Voter registration: To extend, or not to extend


Like other government agencies that have recurring activities to implement as mandated by law, the Commission on Elections (Comelec) did not foresee the pandemic coming.

The enhanced community quarantine (ECQ) and the various level of restrictions in several places in the country to stem the rising COVID-19 infection rate necessarily slowed down the poll body’s preparations for the national elections next May, 2022.

First among the activities in connection with poll preparations is the registration of new voters, voter transfers and reactivations, which had been delayed for more than five months due to the intermittent lockdowns.  When registration was finally reopened in the first week of September, hordes of new registrants swamped the Comelec offices in towns and cities, including the special counters set up in big malls in Metro Manila.

The enthusiasm of young, first-time voters to register and participate in the coming political exercise was noteworthy, but there had to be a cut-off since registration machines using biometrics and other computerized procedures have limits as to the number of individuals that can be processed.

This is the reason, as Comelec spokesman James Jimenez explained, why the poll body had to set a definite Sept. 30, 2021 deadline for the registration of voters.

Meanwhile, there is an ardent request from youth groups, lawmakers, netizens, and the National Movement for Free Elections (Namfrel) for the Comelec to extend this deadline for one month, or on Oct. 31.

In a recent online hearing, the House Committee on Suffrage and Electoral Reforms adopted House Resolutions 2128 and 2139, which call on the Comelec to extend the voter registration for the 2022 polls to deter massive voter disenfranchisement amid the coronavirus pandemic.

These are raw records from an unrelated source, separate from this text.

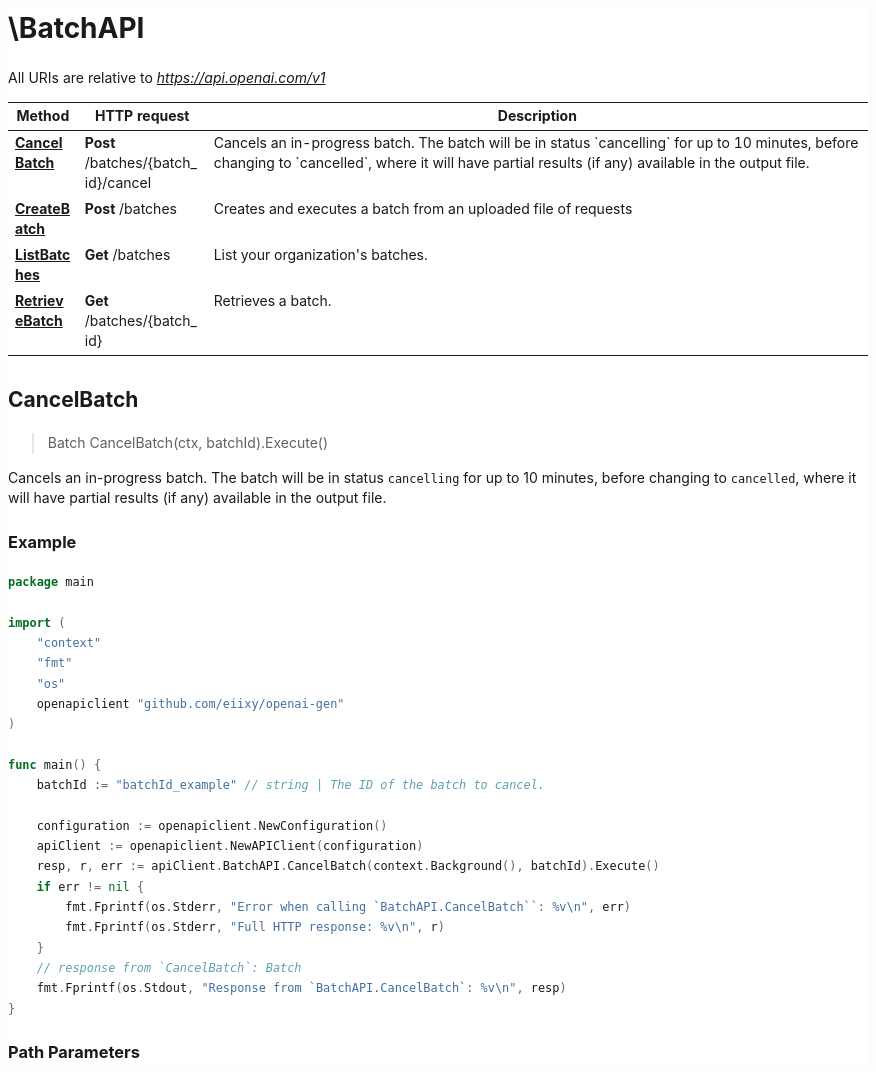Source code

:# \BatchAPI

All URIs are relative to *https://api.openai.com/v1*

Method | HTTP request | Description
------------- | ------------- | -------------
[**CancelBatch**](BatchAPI.md#CancelBatch) | **Post** /batches/{batch_id}/cancel | Cancels an in-progress batch. The batch will be in status &#x60;cancelling&#x60; for up to 10 minutes, before changing to &#x60;cancelled&#x60;, where it will have partial results (if any) available in the output file.
[**CreateBatch**](BatchAPI.md#CreateBatch) | **Post** /batches | Creates and executes a batch from an uploaded file of requests
[**ListBatches**](BatchAPI.md#ListBatches) | **Get** /batches | List your organization&#39;s batches.
[**RetrieveBatch**](BatchAPI.md#RetrieveBatch) | **Get** /batches/{batch_id} | Retrieves a batch.



## CancelBatch

> Batch CancelBatch(ctx, batchId).Execute()

Cancels an in-progress batch. The batch will be in status `cancelling` for up to 10 minutes, before changing to `cancelled`, where it will have partial results (if any) available in the output file.

### Example

```go
package main

import (
	"context"
	"fmt"
	"os"
	openapiclient "github.com/eiixy/openai-gen"
)

func main() {
	batchId := "batchId_example" // string | The ID of the batch to cancel.

	configuration := openapiclient.NewConfiguration()
	apiClient := openapiclient.NewAPIClient(configuration)
	resp, r, err := apiClient.BatchAPI.CancelBatch(context.Background(), batchId).Execute()
	if err != nil {
		fmt.Fprintf(os.Stderr, "Error when calling `BatchAPI.CancelBatch``: %v\n", err)
		fmt.Fprintf(os.Stderr, "Full HTTP response: %v\n", r)
	}
	// response from `CancelBatch`: Batch
	fmt.Fprintf(os.Stdout, "Response from `BatchAPI.CancelBatch`: %v\n", resp)
}
```

### Path Parameters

The resolution noted that with the five-and-a-half-month suspension of voter registration across the country, as well as the month-long suspensions in areas under the enhanced community quarantine (ECQ) and modified ECQ (MECQ), Comelec has the “prerogative” to set the deadline of voter registration on a later date but before Jan. 9, 2022.

Proponents of the request have cited instances wherein Comelec had set deadlines that were on or beyond Oct. 31 of the year before the elections.  This shows that the poll body, working overtime and in a cooperative manner among its various offices and personnel, can very well prepare the final list of voters even with a one-month extension of the registration process.  We recognize the Comelec’s need to complete the Project of Precincts (POP) early but a one-month extension will not unduly hamper its preparations, if good time-and-motion management is observed.

Already, the malls have offered full cooperation in accommodating voter registrants not just during weekends but also during weekdays, and the Comelec has added additional satellite registration centers nationwide and overseas.

These developments augur well for a more inclusive conduct of the elections next year, with disenfranchisement and disenchantment of voters being reduced to a minimum.

The more Filipinos are admitted into the roster of voters and actually filling out their ballots to vote, the stronger our democracy will be in the coming years.